### What you should do
Quote each record exactly, please, leaving none out.

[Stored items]
******************************

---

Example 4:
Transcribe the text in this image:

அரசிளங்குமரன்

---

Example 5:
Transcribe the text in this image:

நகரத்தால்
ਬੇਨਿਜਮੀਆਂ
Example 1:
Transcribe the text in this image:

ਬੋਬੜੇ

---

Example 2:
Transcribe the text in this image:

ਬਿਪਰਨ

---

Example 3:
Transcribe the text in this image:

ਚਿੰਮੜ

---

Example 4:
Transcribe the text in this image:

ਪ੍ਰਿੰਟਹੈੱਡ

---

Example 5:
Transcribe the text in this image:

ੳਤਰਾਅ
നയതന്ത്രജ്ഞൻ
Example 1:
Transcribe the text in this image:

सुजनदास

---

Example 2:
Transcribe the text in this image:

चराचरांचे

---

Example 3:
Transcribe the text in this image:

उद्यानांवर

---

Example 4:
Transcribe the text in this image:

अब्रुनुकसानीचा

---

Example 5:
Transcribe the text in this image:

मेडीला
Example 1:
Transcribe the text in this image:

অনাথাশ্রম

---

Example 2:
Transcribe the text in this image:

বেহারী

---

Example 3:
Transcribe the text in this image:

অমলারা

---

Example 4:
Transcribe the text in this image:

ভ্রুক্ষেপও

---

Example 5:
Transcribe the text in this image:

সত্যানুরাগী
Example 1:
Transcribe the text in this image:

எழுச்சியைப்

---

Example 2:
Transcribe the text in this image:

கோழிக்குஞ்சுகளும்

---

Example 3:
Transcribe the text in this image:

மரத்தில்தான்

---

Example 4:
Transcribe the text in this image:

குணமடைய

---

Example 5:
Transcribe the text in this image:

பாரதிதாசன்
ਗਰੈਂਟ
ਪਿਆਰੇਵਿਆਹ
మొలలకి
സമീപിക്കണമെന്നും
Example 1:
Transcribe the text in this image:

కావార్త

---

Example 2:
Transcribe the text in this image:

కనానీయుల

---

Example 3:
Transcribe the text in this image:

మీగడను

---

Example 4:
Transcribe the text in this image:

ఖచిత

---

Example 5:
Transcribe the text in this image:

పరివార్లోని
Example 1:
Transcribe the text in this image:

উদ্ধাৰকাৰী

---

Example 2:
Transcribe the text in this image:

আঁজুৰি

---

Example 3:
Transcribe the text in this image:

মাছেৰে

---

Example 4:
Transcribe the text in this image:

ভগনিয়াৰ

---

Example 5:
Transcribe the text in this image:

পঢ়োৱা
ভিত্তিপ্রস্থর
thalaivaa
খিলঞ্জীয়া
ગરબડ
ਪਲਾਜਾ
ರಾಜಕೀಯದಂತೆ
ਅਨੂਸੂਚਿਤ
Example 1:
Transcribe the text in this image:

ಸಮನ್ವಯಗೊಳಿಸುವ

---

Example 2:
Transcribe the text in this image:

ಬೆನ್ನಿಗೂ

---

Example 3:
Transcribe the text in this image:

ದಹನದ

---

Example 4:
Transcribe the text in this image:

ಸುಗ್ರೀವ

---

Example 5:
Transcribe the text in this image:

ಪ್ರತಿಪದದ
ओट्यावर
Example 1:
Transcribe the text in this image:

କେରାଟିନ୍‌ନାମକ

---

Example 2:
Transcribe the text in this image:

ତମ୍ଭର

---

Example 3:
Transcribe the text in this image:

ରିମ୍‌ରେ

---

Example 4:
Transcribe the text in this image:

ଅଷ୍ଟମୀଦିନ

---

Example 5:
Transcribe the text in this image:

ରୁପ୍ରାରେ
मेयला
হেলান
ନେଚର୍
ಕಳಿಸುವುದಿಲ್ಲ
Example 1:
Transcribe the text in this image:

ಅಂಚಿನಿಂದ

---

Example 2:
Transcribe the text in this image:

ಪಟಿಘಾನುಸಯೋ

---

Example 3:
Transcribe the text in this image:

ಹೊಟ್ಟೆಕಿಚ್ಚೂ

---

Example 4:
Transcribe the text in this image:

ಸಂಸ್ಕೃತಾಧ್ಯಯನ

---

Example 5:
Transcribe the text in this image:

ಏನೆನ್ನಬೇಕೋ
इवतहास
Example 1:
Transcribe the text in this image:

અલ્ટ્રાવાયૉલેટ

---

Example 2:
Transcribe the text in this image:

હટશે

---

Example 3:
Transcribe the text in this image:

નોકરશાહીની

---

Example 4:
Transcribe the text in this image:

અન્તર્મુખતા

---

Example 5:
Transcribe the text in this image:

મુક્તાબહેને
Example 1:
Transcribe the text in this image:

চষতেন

******************************

### Solution to this problem
---

Example 4:
Transcribe the text in this image:

அரசிளங்குமரன்

---

Example 5:
Transcribe the text in this image:

நகரத்தால்
ਬੇਨਿਜਮੀਆਂ
Example 1:
Transcribe the text in this image:

ਬੋਬੜੇ

---

Example 2:
Transcribe the text in this image:

ਬਿਪਰਨ

---

Example 3:
Transcribe the text in this image:

ਚਿੰਮੜ

---

Example 4:
Transcribe the text in this image:

ਪ੍ਰਿੰਟਹੈੱਡ

---

Example 5:
Transcribe the text in this image:

ੳਤਰਾਅ
നയതന്ത്രജ്ഞൻ
Example 1:
Transcribe the text in this image:

सुजनदास

---

Example 2:
Transcribe the text in this image:

चराचरांचे

---

Example 3:
Transcribe the text in this image:

उद्यानांवर

---

Example 4:
Transcribe the text in this image:

अब्रुनुकसानीचा

---

Example 5:
Transcribe the text in this image:

मेडीला
Example 1:
Transcribe the text in this image:

অনাথাশ্রম

---

Example 2:
Transcribe the text in this image:

বেহারী

---

Example 3:
Transcribe the text in this image:

অমলারা

---

Example 4:
Transcribe the text in this image:

ভ্রুক্ষেপও

---

Example 5:
Transcribe the text in this image:

সত্যানুরাগী
Example 1:
Transcribe the text in this image:

எழுச்சியைப்

---

Example 2:
Transcribe the text in this image:

கோழிக்குஞ்சுகளும்

---

Example 3:
Transcribe the text in this image:

மரத்தில்தான்

---

Example 4:
Transcribe the text in this image:

குணமடைய

---

Example 5:
Transcribe the text in this image:

பாரதிதாசன்
ਗਰੈਂਟ
ਪਿਆਰੇਵਿਆਹ
మొలలకి
സമീപിക്കണമെന്നും
Example 1:
Transcribe the text in this image:

కావార్త

---

Example 2:
Transcribe the text in this image:

కనానీయుల

---

Example 3:
Transcribe the text in this image:

మీగడను

---

Example 4:
Transcribe the text in this image:

ఖచిత

---

Example 5:
Transcribe the text in this image:

పరివార్లోని
Example 1:
Transcribe the text in this image:

উদ্ধাৰকাৰী

---

Example 2:
Transcribe the text in this image:

আঁজুৰি

---

Example 3:
Transcribe the text in this image:

মাছেৰে

---

Example 4:
Transcribe the text in this image:

ভগনিয়াৰ

---

Example 5:
Transcribe the text in this image:

পঢ়োৱা
ভিত্তিপ্রস্থর
thalaivaa
খিলঞ্জীয়া
ગરબડ
ਪਲਾਜਾ
ರಾಜಕೀಯದಂತೆ
ਅਨੂਸੂਚਿਤ
Example 1:
Transcribe the text in this image:

ಸಮನ್ವಯಗೊಳಿಸುವ

---

Example 2:
Transcribe the text in this image:

ಬೆನ್ನಿಗೂ

---

Example 3:
Transcribe the text in this image:

ದಹನದ

---

Example 4:
Transcribe the text in this image:

ಸುಗ್ರೀವ

---

Example 5:
Transcribe the text in this image:

ಪ್ರತಿಪದದ
ओट्यावर
Example 1:
Transcribe the text in this image:

କେରାଟିନ୍‌ନାମକ

---

Example 2:
Transcribe the text in this image:

ତମ୍ଭର

---

Example 3:
Transcribe the text in this image:

ରିମ୍‌ରେ

---

Example 4:
Transcribe the text in this image:

ଅଷ୍ଟମୀଦିନ

---

Example 5:
Transcribe the text in this image:

ରୁପ୍ରାରେ
मेयला
হেলান
ନେଚର୍
ಕಳಿಸುವುದಿಲ್ಲ
Example 1:
Transcribe the text in this image:

ಅಂಚಿನಿಂದ

---

Example 2:
Transcribe the text in this image:

ಪಟಿಘಾನುಸಯೋ

---

Example 3:
Transcribe the text in this image:

ಹೊಟ್ಟೆಕಿಚ್ಚೂ

---

Example 4:
Transcribe the text in this image:

ಸಂಸ್ಕೃತಾಧ್ಯಯನ

---

Example 5:
Transcribe the text in this image:

ಏನೆನ್ನಬೇಕೋ
इवतहास
Example 1:
Transcribe the text in this image:

અલ્ટ્રાવાયૉલેટ

---

Example 2:
Transcribe the text in this image:

હટશે

---

Example 3:
Transcribe the text in this image:

નોકરશાહીની

---

Example 4:
Transcribe the text in this image:

અન્તર્મુખતા

---

Example 5:
Transcribe the text in this image:

મુક્તાબહેને
Example 1:
Transcribe the text in this image:

চষতেন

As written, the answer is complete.